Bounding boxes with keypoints
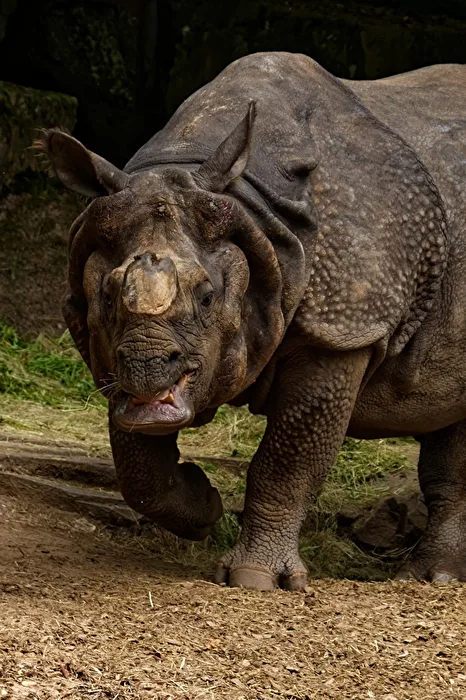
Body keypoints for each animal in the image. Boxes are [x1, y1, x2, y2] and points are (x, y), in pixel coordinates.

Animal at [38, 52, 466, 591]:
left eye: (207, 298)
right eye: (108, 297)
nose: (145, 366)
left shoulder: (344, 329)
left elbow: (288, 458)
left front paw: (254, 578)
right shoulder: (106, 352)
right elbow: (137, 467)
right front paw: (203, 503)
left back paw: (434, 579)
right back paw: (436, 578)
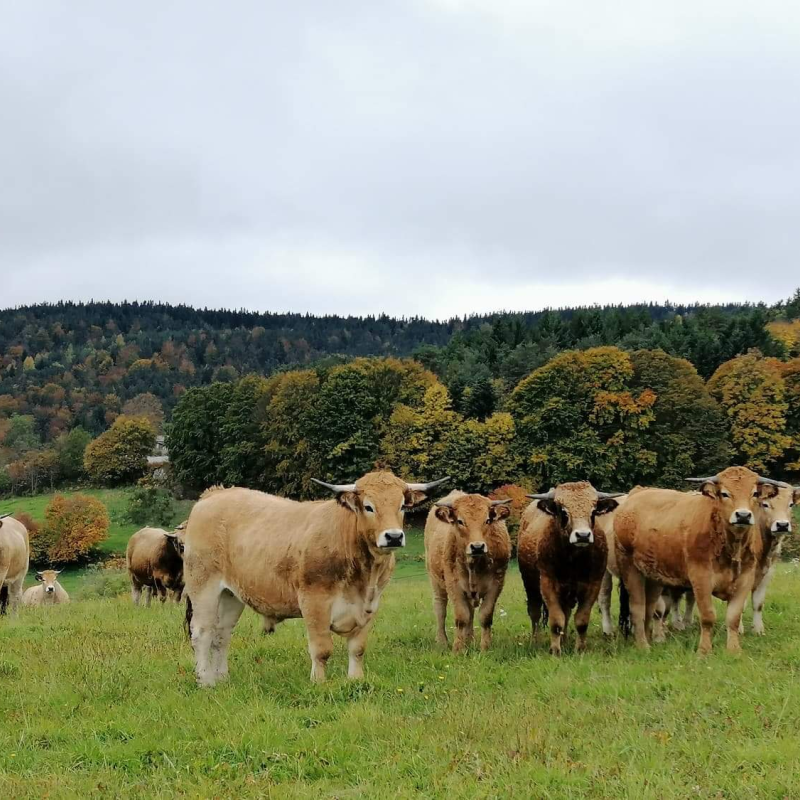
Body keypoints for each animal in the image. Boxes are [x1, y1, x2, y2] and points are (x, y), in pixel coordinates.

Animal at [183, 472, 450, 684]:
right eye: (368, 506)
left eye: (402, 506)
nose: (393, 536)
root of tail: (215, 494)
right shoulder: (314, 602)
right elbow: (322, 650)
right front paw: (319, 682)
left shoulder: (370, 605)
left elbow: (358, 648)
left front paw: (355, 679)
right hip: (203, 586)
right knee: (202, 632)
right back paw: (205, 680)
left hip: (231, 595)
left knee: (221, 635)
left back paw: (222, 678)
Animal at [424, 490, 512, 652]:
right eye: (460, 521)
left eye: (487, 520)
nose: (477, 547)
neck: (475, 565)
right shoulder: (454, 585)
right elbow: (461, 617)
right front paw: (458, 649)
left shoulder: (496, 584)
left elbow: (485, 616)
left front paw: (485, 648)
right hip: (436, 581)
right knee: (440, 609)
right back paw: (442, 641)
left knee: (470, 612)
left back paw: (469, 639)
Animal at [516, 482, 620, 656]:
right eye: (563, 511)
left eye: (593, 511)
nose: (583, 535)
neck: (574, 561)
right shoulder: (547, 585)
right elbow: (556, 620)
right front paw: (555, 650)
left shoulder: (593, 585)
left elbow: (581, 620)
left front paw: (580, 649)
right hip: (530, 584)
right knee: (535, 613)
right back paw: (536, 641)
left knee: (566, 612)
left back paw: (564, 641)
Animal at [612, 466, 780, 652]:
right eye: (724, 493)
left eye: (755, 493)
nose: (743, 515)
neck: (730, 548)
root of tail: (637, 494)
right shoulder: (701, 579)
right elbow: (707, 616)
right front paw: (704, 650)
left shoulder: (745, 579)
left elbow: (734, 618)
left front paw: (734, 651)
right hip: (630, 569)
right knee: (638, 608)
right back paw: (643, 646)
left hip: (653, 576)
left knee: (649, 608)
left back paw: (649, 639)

TASK: Copy all of the records verbatim, omitting the pictures.

RESULT BELOW:
Body keypoints for each animal in the image. Boxes are [x1, y1, x2, y2] and points are (x, y), in pixel coordinates.

Animal at [38, 52, 466, 591]:
left eye: (207, 298)
right eye: (108, 297)
nose: (145, 366)
left shoulder: (344, 329)
left elbow: (288, 458)
left front paw: (254, 578)
right shoulder: (106, 352)
right elbow: (137, 467)
right front paw: (203, 503)
left back paw: (434, 579)
right back paw: (436, 578)
Body keypoints for each animal in the image. Boxes are [x1, y1, x2, y2] and points are (x, y), in pixel coordinates.

Animal at [183, 472, 450, 684]:
right eye: (368, 506)
left eye: (402, 506)
nose: (393, 536)
root of tail: (215, 494)
right shoulder: (314, 602)
right elbow: (322, 650)
right front paw: (319, 682)
left shoulder: (370, 605)
left elbow: (358, 648)
left front paw: (355, 679)
right hip: (203, 586)
right knee: (202, 632)
right back paw: (205, 680)
left hip: (231, 595)
left knee: (221, 635)
left back paw: (222, 678)
Animal at [424, 490, 512, 652]:
right eye: (460, 521)
left eye: (487, 520)
nose: (477, 547)
neck: (475, 565)
right shoulder: (454, 585)
right elbow: (461, 617)
right front paw: (458, 649)
left shoulder: (496, 584)
left elbow: (485, 616)
left front paw: (485, 648)
right hip: (436, 581)
right knee: (440, 609)
right back paw: (442, 641)
left knee: (470, 612)
left back paw: (469, 639)
Animal at [516, 482, 620, 656]:
right eye: (563, 511)
left eye: (593, 511)
nose: (583, 535)
neck: (574, 561)
right shoulder: (547, 585)
right elbow: (556, 620)
right front paw: (555, 650)
left shoulder: (593, 585)
left elbow: (581, 620)
left front paw: (580, 649)
right hip: (530, 584)
right knee: (535, 613)
right back paw: (536, 641)
left knee: (566, 612)
left back paw: (564, 641)
Animal at [612, 466, 780, 652]:
right eye: (724, 493)
left eye: (755, 493)
nose: (743, 515)
neck: (730, 548)
root of tail: (637, 494)
right shoulder: (701, 579)
right elbow: (707, 616)
right front paw: (704, 650)
left shoulder: (745, 579)
left elbow: (734, 618)
left front paw: (734, 651)
right hip: (630, 569)
right knee: (638, 608)
right back paw: (643, 646)
left hip: (653, 576)
left knee: (649, 608)
left back paw: (649, 639)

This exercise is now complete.